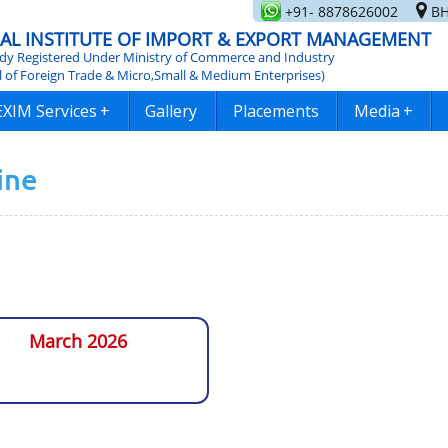
+91- 8878626002
BH
AL INSTITUTE OF IMPORT & EXPORT MANAGEMENT
y Registered Under Ministry of Commerce and Industry
l of Foreign Trade & Micro,Small & Medium Enterprises)
EXIM Services
+
Gallery
Placements
Media
+
ine
March 2026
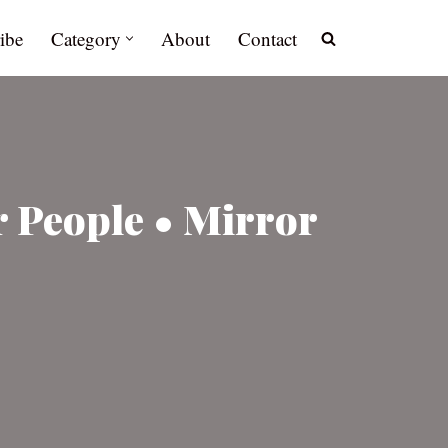
ibe
Category
About
Contact
r People • Mirror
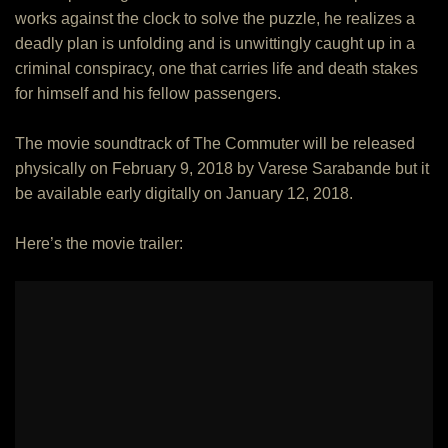
works against the clock to solve the puzzle, he realizes a
deadly plan is unfolding and is unwittingly caught up in a
criminal conspiracy, one that carries life and death stakes
for himself and his fellow passengers.
The movie soundtrack of The Commuter will be released
physically on February 9, 2018 by Varese Sarabande but it
be available early digitally on January 12, 2018.
Here’s the movie trailer:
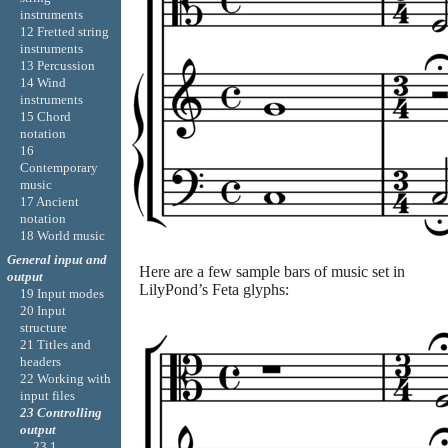
instruments
12 Fretted string
instruments
13 Percussion
14 Wind
instruments
15 Chord
notation
16
Contemporary
music
17 Ancient
notation
18 World music
General input and
Here are a few sample bars of music set in
output
LilyPond’s Feta glyphs:
19 Input modes
20 Input
structure
21 Titles and
headers
22 Working with
input files
23 Controlling
output
23.1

○ ○ ○ ○

→ **WHAT IS BEING ASKED**
Determine the number of lines in the entries that contain the word "music". Give that number and nothing more.

→ **ANSWER TO THE EXERCISE**
3